(Extract to read)

########################################

Ardina, carrying the Philippine flag mostly on the Epson Tour, saw her year swing between promise and frustration. She made seven cuts in 13 starts, posted one top-10, and finished around 45th in the Race for the Card with roughly $31,400 in earnings — respectable, but short of an automatic LPGA return.

By December, both Pagdanganan and Ardina found themselves at LPGA Q-Series, where survival replaced spotlight. Every round mattered, echoing what their entire year had become: a test of resilience, patience, and belief.

On paper, 2025 may not stand out for medals or trophies. But for Malixi, Pagdanganan and Ardina, it told a deeper story — of Filipina golfers grinding through uneven seasons, adapting to new chapters, and refusing to let one difficult year define what comes next.

The PGT’s quiet leap forward

While Sta. Elena soaked up the spotlight, the real grind was still on the Philippine Golf Tour. Under the “Pilipinas Golf” banner, organizers kept sending the same message all year: This tour is trying to level up, not just get by.

The changes weren’t always flashy, but they were noticeable. Fields were deeper. Leaderboards tighter. More players looked capable of shooting something low on any given week. Courses — from Luzon down to Visayas and Mindanao — were better prepared, and the scoring reflected that.

Angelo Que stayed in his familiar role: traveling, competing and quietly setting the standard for what a Filipino pro should look like. But 2025 also felt like the year younger guys stopped waiting their turn. Keanu Jahns, in particular, kept cropping up in PGT results, winning key ICTSI-backed events and climbing the Order of Merit. He became shorthand for the new wave — players who grew up seeing Filipinos win abroad and now feel like they’re supposed to chase that level.

KEANU Jahns

Even the season-ending awards night at Apo Golf & Country Club said something about where the tour wants to go. On its own, an awards night isn’t a headline. But it shows the tour is paying attention to recognition, presentation, and how the product looks in front of fans and sponsors. Those details help when you’re trying to convince a company to sign on — or a 16-year-old to keep grinding.

The Philippine Opena reality check

Over at Manila Southwoods, the 2025 Philippine Open did what it always seems to do: Remind everyone why this title still hits differently. This time, the trophy went to Julien Sale of France, the first Frenchman to win the event.

########################################

(Items)
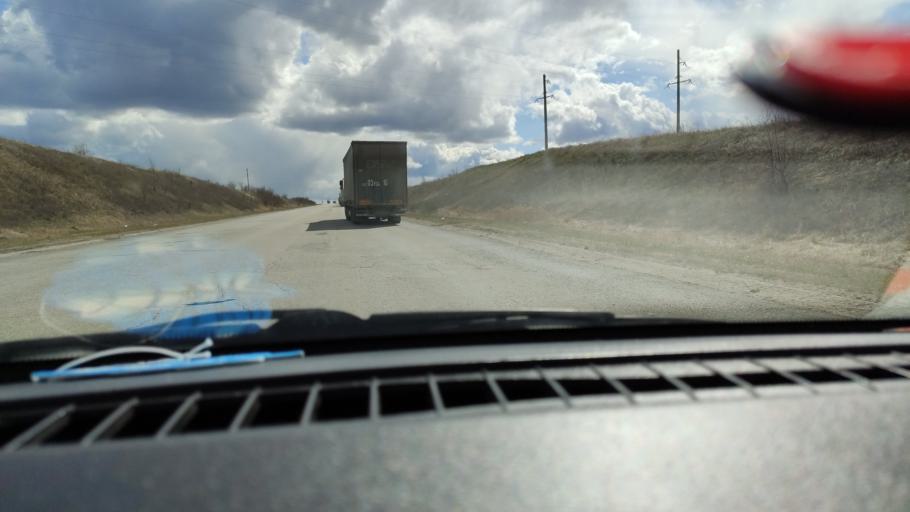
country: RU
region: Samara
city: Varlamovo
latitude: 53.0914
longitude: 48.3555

########################################

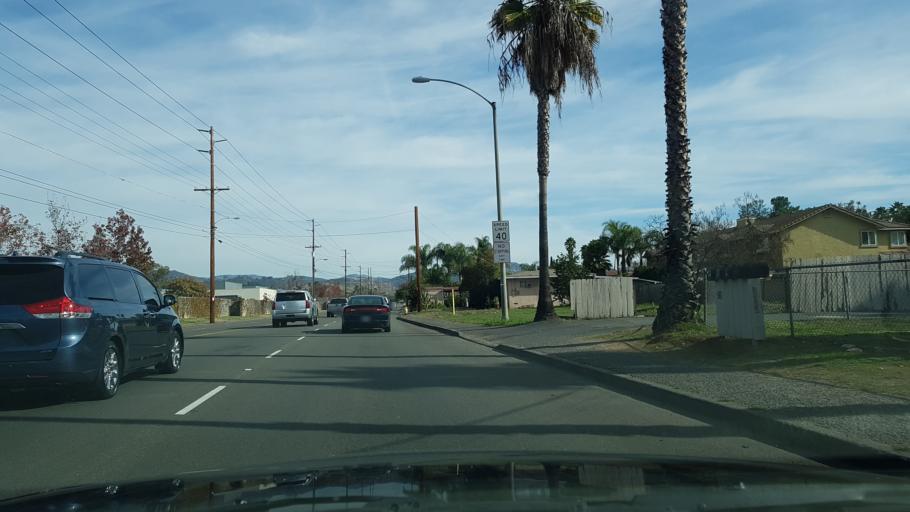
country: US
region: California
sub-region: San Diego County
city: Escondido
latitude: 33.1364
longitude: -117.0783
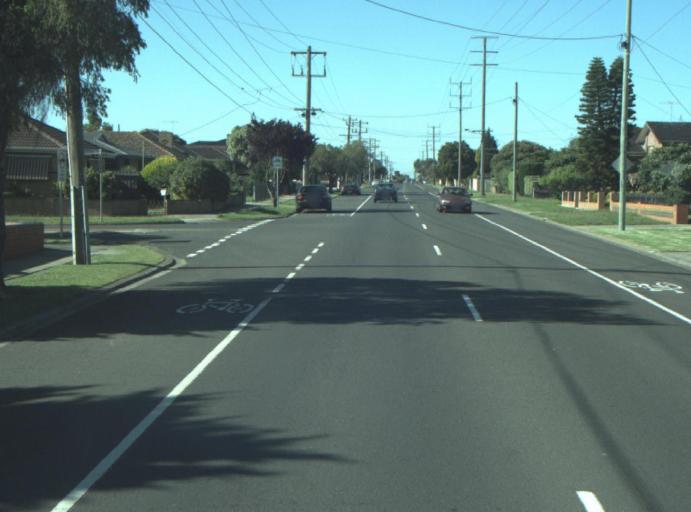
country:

########################################

(Task instructions) According to the golf article, who won the 2025 Philippine Open at Manila Southwoods? The listing is not used for anything here.

(Reply to the exercise) Julien Sale of France, the first Frenchman to win the event.